Bowo terheran-heran, “Tumben kau mencari istrimu sampai panik seperti itu! Bukankah kau tak pernah peduli padanya!”

“Kau melihatnya atau tidak?” tanya Rangga sedikit membentak.

“Tadi dia menumpang kereta barang ke arah sana! Aku tidak tahu kemana dia pergi. Aku pikir kau sudah mengusirnya!” kata Bowo sambil berlalu meninggalkan Rangga karena kesal merasa dibentak.

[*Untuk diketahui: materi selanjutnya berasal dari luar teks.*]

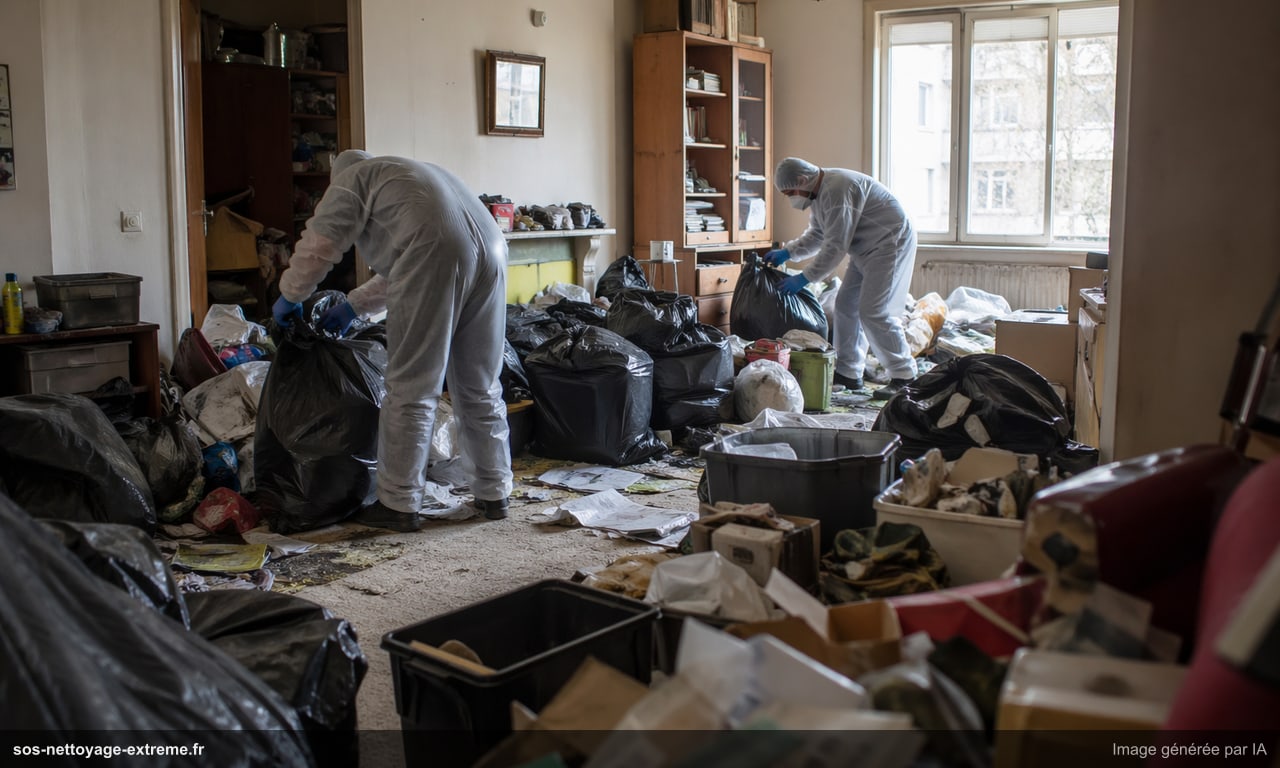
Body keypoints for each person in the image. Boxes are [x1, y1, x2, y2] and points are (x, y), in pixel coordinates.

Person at [272, 150, 513, 532]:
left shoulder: (353, 179)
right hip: (494, 254)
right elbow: (418, 262)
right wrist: (354, 306)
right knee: (481, 385)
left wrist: (291, 294)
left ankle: (398, 504)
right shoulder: (414, 173)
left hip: (442, 252)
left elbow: (320, 244)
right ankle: (494, 492)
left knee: (411, 386)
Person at [764, 157, 918, 401]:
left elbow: (835, 246)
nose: (791, 198)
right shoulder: (819, 194)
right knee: (846, 305)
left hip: (890, 244)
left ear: (802, 180)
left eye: (790, 192)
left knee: (874, 311)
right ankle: (849, 372)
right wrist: (788, 251)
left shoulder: (837, 190)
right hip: (865, 248)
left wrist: (805, 278)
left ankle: (904, 376)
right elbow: (817, 235)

“Wo! Tunggu!” Rangga segera menahan temannya itu.

“Ada apa lagi!” sahut Bowo sedikit membentak.

“Kau melihatnya barusan atau dari tadi?” tanya Rangga.

“Sudah dari tadi pagi! Mungkin sudah sangat jauh!” kata Bowo.

Jawaban itu membuat Rangga semakin gelisah. “Wo, aku pinjam kudamu sebentar saja!”

“Aku buru-buru!” balas Bowo.

“Aku sewa. Satu keping emas!” kata Rangga.

Kali ini Bowo menyunggingkan senyum dan ia segera turun dari kuda. “Mana uangnya?”

“Masih di rumah. Nanti aku bayar saat aku kembalikan kudamu ke rumahmu!” kata Rangga. “Aku buru-buru Wo, harap maklum!” kata Rangga yang segera menaiki kuda itu dan memacunya cepat-cepat meninggalkan tempat itu.

Cukup jauh Rangga mengendarai kudanya itu hingga kemudian ia melihat kereta barang yang berhenti di tepi jalur hutan.

“Tolong!!! Tolongg!!!”

Rangga mendengar suara teriakan. Ia tak asing dengan suara itu.

“Bajingan! Apa yang mereka lakukan pada istriku!” Pikiran Rangga langsung berkecamuk. Citra memang cantik dan sudah tentu akan memancing para lelaki. Sedari tadi ia memang sangat khawatir jika jangan-jangan citra sembarangan menumpang pada rombongan tak dikenal. Tak sedikit dari mereka yang adalah bajingan dan sudah pasti tergiur dengan kecantikan dan kemolekan tubuh Citra.

Rangga segera turun dari kuda dan mencoba menajamkan telinganya mencari tahu dari mana datangnya sumber suara itu sebab di kereta barang tersebut tak ada orangnya sama sekali.

“Tolooooonggg! Jangan lakukan itu padaku… Tolooonggg!!!” lagi-lagi Rangga mendengar suara Citra yang diselingi suara tawa beberapa lelaki yang mengucapkan kata-kata melecehkan.